Ma gli animali sono “trattati bene”, negli
allevamenti non intensivi? È difficile generalizzare, data l’eterogeneità del
fenomeno. Tuttavia, occorre ricordare un fatto banale: gli animali “da reddito”
vengono, presto o tardi, mandati al macello. Possono vivere in gabbie più
larghe, più a lungo, talvolta possono interagire con i loro simili, ma è al
mattatoio che sono destinati. E – dato che in ogni caso costituiscono una fonte
di profitto – non vi arriveranno certo “nella vecchiaia”, come spesso ci danno
ad intendere i supporter dell’allevamento sostenibile. Alcune di queste
migliorie possono certo essere significative per i singoli animali, nel senso
che, pur nella schiavitù, possono significare concretamente una vita un po’ più
sopportabile, ma si tratta in fondo di diversi gradi di sfruttamento. Spesso
poi queste migliorie restano sulla carta, come nel caso degli allevamenti “a
terra”, in cui troviamo le gabbie a terra o migliaia di polli o tacchini
ammassati in capannoni privi di luce naturale. In altri casi, allevamento “non
intensivo” significa “non industrializzato”, “non meccanizzato”, o semplicemente
“di piccole dimensioni”. La mancanza di tecnologie di gestione dei corpi
tecnologicamente avanzate e standardizzate non implica però necessariamente che
non si manifesti la violenza umana: anzi, spesso riemergono le forme di
violenze tipiche della tanto decantata “vecchia
fattoria”, in cui il rapporto diretto fra allevatore e allevato, descritto
come idilliaco dai produttori di carne, significava catene, percosse, incuria.
Senza contare che esiste un intero settore, quello degli animali marini, in cui
di benessere praticamente non si parla, poiché l’opinione pubblica non
è sensibile alla sofferenza dei pesci. In questo settore si parla perlopiù
di attenzione allo spreco (cioè a non esaurire le “risorse”), all’inquinamento
o alla biodiversità. Questa precisazione rivela un punto interessante: le
misure per il benessere animale non sono mai davvero un obiettivo in sè e per
sè, ma costituiscono una sorta di effetto collaterale dei veri obiettivi delle
proposte di migliorie legislative, che sono l’ottimizzazione della produzione,
la tutela di specifici prodotti “di qualità”, la salute del consumatore umano,
e così via.

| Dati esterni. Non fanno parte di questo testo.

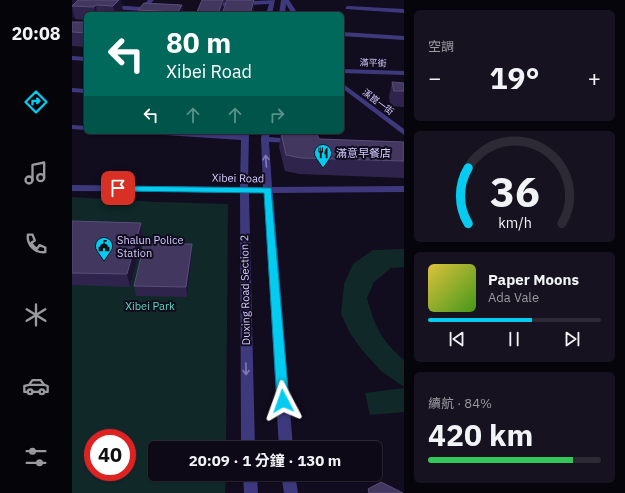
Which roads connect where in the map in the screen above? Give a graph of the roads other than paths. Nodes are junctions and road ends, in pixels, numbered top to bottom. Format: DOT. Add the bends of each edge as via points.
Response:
graph roads {
  1 [pos="151,0"];
  2 [pos="212,0"];
  3 [pos="285,0"];
  4 [pos="272,1"];
  5 [pos="104,7"];
  6 [pos="348,8"];
  7 [pos="404,11"];
  8 [pos="269,12"];
  9 [pos="282,12"];
  10 [pos="294,12"];
  11 [pos="344,34"];
  12 [pos="404,38"];
  13 [pos="72,58"];
  14 [pos="84,59"];
  15 [pos="344,71"];
  16 [pos="404,73"];
  17 [pos="344,87"];
  18 [pos="72,90"];
  19 [pos="84,91"];
  20 [pos="72,127"];
  21 [pos="84,128"];
  22 [pos="404,133"];
  23 [pos="213,134"];
  24 [pos="245,135"];
  25 [pos="265,136"];
  26 [pos="301,141"];
  27 [pos="72,188"];
  28 [pos="244,190"];
  29 [pos="268,190"];
  30 [pos="404,190"];
  31 [pos="248,441"];
  32 [pos="286,441"];
  33 [pos="250,481"];
  34 [pos="289,481"];
  35 [pos="251,493"];
  36 [pos="291,493"];
  1 -- 5 [label="street" via="143,9"];
  2 -- 4 [label="street" via="209,4"];
  3 -- 9 [label="street"];
  3 -- 10 [label="street"];
  4 -- 8 [label="street"];
  6 -- 7 [label="street"];
  11 -- 12 [label="street"];
  13 -- 14 [label="street"];
  15 -- 16 [label="street, 滿平街"];
  17 -- 22 [label="street, 溪崑一街"];
  18 -- 19 [label="street"];
  20 -- 21 [label="street"];
  23 -- 24 [label="street"];
  24 -- 28 [label="street, Duxing Road Section 2"];
  25 -- 26 [label="street"];
  29 -- 25 [label="street, one-way"];
  27 -- 28 [label="street, Xibei Road"];
  28 -- 29 [label="street, Xibei Road"];
  28 -- 31 [label="street, Duxing Road Section 2, one-way"];
  29 -- 30 [label="street, Xibei Road"];
  29 -- 32 [label="street"];
  33 -- 35 [label="street"];
  34 -- 36 [label="street"];
}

In sintesi, dunque, gli allevamenti “estensivi” sono soltanto
l’altra faccia di quelli intensivi.
3. Si può parlare di "carne etica"?
La carne etica, come la “carne felice”, è per noi
un ossimoro, ovviamente. Se escludiamo alcuni casi marginali, che sono più
esperimenti mentali che altro (come il rinvenimento di cadaveri di animali
morti di morte naturale), e se escludiamo la caccia e pesca di sussistenza (un
fenomeno inesistente nei paesi industrializzati), è evidente che rinchiudere e
uccidere un animale per mangiarlo o mangiare i prodotti delle sue attività
riproduttive è ingiustificabile, per il semplice fatto che oggi se ne può fare
a meno. Carne e derivati animali, come è ormai noto, non sono necessari per
vivere in buona salute. Dunque, checché ne dica il mondo della zootecnia
(esiste per es. un progetto
che si chiama proprio “allevamento etico”, nonché progetti per
l’allevamento “responsabile”), produrre carne non può essere mai accettabile, a
nessuna condizione, neppure se gli schiavi vengono trattati un po’ meglio. Del
resto, il paragone, molto calzante, con la schiavitù, lo mostra in modo chiaro:
saremmo dispost* a reintrodurre ufficialmente lo schiavismo, a patto che le sue
manifestazioni più intollerabili fossero bandite? A condizione, per esempio,
che gli schiavi avessero diritto a tre pasti al giorno e fossero vietate le
frustate?
Ancora più subdolo è poi il concetto di “carne
felice”. Spesso allevatori e macellai propongono immagini di animali felici di
finire in padella o di darci il latte. Questa iconografia, che spesso sconfina
in un’oscena ridicolizzazione della vittima, è la manifestazione più plateale
(e, di frequente, sessista e misogina) di una narrazione strisciante, secondo
cui le mucche sono contente di farsi mungere, gli animali in generale ci sono
grati perchè diamo loro cibo e riparo, e in fondo lo sfruttamento è una brutta
parola che getta un’ombra su quello che sarebbe un patto fra pari (io ti do da
mangiare e una serie di cure, tu mi dai una serie di prodotti e, alla fine, il
tuo stesso corpo). L’animale, che è comunque già considerato
carne-che-cammina, è felice. Stiamo insomma parlando di quello che la
pensatrice ecovegfemminista Carol Adams ha chiamato “referente assente”, ciò
che permette di nominare la carne come cibo invisibilizzando il corpo da cui
proviene, l’individuo che un tempo era vivo e dotato di propri desideri. Ma,
anche se l’animale della fattoria è dipinto come un attore che fornisce
liberamente il proprio consenso e si dà gioiosamente al suo padrone, nessuna
persona in buona fede e provvista di un minimo di senso critico potrebbe pensare
che un essere senziente, umano o non umano, possa essere felice di venire
macellato.
4. Raggiungere la liberazione animale a piccoli passi: auspicabile o assolutamente inutile?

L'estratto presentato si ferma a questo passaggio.